I’ve been trying for a long time to understand why societies in the past not only allowed the enslavement of some of their citizens but legislated for it. Roman civil law is interesting in this context. It ruled that slaves, or servi, were given this title because generals in war did not kill their prisoners but allowed them instead to survive (from the Latin servare). This linguistic derivation may have been spurious, but it seems that those who were saved from death were understood to owe their lives to those who spared them, and as a result became slaves for the rest of their lives.
This brings me back to today. Though there is no sense that we owe our government a debt for saving our lives, those who leave hospital having beaten COVID-19 are keen to reveal how much they owe to the medical staff who brought them through. There is no understanding that such a debt requires repayment, however, nor would the medical staff expect it: the utterance is an expression of gratitude rather than a recognition of obligation. Those who feel particularly strongly have been known to act, usually by engaging in money-raising ventures for organisations that saved their lives or the lives of their children, but we all know that a life debt can never be adequately repaid.
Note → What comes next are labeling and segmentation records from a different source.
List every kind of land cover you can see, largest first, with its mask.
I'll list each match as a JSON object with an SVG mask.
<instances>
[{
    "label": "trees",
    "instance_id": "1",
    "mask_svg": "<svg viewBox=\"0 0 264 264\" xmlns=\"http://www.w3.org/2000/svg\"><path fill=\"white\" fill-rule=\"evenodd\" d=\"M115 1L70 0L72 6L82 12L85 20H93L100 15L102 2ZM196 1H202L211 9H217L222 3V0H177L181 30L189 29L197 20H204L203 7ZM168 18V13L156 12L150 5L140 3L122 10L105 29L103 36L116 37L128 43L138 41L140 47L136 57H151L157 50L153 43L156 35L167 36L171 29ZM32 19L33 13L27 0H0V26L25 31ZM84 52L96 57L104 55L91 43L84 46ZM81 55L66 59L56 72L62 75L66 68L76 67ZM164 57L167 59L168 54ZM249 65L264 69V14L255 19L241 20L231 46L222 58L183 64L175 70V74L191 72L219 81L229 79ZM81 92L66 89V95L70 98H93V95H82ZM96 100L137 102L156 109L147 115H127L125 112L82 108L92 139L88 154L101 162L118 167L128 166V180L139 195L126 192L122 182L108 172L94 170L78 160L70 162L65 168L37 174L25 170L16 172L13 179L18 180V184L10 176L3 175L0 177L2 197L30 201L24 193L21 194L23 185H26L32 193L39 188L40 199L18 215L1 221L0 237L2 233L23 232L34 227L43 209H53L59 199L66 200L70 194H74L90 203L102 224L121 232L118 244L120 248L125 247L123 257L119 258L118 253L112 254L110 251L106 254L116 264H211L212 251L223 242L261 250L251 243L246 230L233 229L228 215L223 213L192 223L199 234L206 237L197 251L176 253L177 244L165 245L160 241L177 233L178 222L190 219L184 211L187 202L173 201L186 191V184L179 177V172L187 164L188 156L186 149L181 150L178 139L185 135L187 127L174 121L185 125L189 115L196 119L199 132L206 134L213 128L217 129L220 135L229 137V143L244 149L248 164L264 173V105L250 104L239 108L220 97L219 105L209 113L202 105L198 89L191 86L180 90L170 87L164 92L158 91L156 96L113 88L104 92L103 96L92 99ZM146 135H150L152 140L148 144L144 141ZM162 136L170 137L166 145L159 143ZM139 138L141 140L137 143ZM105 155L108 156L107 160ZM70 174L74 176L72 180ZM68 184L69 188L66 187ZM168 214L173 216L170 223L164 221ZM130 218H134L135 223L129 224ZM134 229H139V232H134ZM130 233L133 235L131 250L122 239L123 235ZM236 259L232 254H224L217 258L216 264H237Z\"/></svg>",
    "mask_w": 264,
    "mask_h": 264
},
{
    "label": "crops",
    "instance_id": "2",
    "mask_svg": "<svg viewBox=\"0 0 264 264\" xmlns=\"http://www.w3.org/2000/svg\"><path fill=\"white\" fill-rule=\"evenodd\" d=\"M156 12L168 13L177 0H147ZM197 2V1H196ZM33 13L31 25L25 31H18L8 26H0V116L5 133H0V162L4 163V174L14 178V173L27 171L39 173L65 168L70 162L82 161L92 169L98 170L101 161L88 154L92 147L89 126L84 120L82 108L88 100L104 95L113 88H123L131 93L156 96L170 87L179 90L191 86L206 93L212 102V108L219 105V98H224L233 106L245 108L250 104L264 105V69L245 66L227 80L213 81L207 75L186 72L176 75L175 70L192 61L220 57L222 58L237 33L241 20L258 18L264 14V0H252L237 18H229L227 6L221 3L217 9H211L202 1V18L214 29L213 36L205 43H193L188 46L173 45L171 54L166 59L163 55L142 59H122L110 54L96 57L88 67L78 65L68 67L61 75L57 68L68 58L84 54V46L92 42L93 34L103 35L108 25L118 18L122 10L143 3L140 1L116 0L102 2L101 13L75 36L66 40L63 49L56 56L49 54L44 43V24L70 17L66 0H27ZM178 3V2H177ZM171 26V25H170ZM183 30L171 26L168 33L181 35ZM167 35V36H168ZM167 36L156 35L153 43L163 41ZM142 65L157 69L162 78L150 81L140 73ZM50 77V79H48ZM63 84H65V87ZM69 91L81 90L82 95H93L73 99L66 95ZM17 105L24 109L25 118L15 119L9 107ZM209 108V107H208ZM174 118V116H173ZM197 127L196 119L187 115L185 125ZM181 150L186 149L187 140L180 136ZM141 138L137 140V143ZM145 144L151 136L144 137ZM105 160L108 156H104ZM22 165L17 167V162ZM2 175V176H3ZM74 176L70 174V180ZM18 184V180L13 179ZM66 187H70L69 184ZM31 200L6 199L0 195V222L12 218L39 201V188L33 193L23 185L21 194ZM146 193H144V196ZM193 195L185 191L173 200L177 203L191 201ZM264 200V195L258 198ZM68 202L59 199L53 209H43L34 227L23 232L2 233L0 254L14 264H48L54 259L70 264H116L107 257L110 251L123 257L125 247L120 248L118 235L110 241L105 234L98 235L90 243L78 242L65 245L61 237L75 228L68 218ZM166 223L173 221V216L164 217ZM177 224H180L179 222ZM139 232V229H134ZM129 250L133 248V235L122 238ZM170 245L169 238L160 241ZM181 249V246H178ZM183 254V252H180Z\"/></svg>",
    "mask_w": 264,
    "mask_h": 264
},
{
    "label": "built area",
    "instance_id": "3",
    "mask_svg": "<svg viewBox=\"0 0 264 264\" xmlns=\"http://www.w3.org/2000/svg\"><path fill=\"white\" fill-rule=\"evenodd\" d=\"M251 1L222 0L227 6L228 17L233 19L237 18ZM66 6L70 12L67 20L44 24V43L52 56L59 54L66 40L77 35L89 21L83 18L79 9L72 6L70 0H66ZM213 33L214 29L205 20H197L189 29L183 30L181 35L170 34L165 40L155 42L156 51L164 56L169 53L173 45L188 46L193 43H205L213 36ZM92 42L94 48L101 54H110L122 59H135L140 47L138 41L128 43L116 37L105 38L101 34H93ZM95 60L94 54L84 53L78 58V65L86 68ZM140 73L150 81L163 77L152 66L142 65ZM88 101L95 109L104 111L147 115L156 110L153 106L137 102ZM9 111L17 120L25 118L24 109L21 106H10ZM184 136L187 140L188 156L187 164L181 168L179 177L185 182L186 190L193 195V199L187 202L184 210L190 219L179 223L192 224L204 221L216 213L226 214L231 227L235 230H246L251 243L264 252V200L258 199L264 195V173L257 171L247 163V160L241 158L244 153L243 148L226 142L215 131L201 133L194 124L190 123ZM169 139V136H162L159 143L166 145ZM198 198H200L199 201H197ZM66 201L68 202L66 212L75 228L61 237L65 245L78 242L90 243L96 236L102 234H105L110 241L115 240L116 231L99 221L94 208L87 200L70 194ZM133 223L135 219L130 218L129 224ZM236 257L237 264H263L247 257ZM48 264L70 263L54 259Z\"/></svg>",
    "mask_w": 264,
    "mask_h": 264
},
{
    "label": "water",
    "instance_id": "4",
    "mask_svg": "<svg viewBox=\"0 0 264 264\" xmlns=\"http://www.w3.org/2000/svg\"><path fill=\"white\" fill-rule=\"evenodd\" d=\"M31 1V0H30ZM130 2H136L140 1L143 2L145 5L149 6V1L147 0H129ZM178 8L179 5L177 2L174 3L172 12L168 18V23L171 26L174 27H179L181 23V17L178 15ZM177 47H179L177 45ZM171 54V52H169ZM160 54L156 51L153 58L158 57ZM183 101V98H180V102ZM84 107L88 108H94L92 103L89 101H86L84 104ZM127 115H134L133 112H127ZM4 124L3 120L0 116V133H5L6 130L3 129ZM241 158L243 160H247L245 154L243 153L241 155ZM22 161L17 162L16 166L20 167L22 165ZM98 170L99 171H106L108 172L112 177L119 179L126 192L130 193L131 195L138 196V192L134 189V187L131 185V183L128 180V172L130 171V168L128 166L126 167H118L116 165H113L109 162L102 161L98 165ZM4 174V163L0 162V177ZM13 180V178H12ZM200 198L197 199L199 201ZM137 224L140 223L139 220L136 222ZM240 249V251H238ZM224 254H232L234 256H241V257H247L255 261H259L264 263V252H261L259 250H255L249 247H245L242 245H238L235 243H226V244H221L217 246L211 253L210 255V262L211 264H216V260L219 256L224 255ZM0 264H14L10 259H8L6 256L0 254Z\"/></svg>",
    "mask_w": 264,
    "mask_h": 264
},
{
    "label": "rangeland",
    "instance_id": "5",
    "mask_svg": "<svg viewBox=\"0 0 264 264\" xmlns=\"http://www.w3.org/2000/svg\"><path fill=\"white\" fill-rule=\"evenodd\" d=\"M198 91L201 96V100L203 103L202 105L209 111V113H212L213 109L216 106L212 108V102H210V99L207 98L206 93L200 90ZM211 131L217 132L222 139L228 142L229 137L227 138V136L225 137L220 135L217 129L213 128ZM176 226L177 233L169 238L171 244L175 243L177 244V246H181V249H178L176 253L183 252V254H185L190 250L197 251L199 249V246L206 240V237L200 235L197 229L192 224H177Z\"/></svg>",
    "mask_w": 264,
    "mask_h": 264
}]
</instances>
Or do we? What if we were able to offer up our lives in exchange for the opportunity to survive? What would that look like? In reality, as the Roman example above reveals, we already know – enslavement. The idea of slavery in exchange for survival is a consistent theme throughout the period in which slavery existed as a legal institution. Those taken in war tended to have slavery thrust upon them, but there were also cases in which such actions were undertaken voluntarily. Some of this, as we might expect, took place in a religious context. In the demotic papyri of Ancient Egypt we find a woman offering herself, her children, and her children’s children to a deity to secure her good health, for example. But illness could also encourage individuals to enslave themselves to healers as a way to access the medical care they needed. Chanana, who examined slavery in Ancient India, found stories in the ancient texts of a mother who offered herself as a slave in return for the cure of her eye disease, and a sex-worker who did the same to save her life. Widespread episodes of infectious disease could also instil such high levels of fear that individuals were prepared to give up their freedom for the chance to stay alive. ‘People caught in an epidemic offer themselves to Jivaka, the famous physician, if only he were to treat and cure them.’ (See D.R. Chanana, Slavery in Ancient India, New Delhi; People’s Publishing House, 1960, 67.).
Such practices offer a whole new slant on the fear of death and the power of medical knowledge, as well as a reflection on the distance we as a species have travelled. Not all the stories have concrete evidential bases in the form of contracts or agreements, but they point to the existence of an idea in which control over the life of an individual could be exchanged for the opportunity to live. And it’s not just that; such stories indicate that in life-threatening circumstances, a transfer of this sort could have been expected, even demanded. For much of human history, it seems that a loss of authority went hand in hand with survival, and those who faced death with no power to evade it often had little alternative but to accept enslavement, if they wanted to remain alive.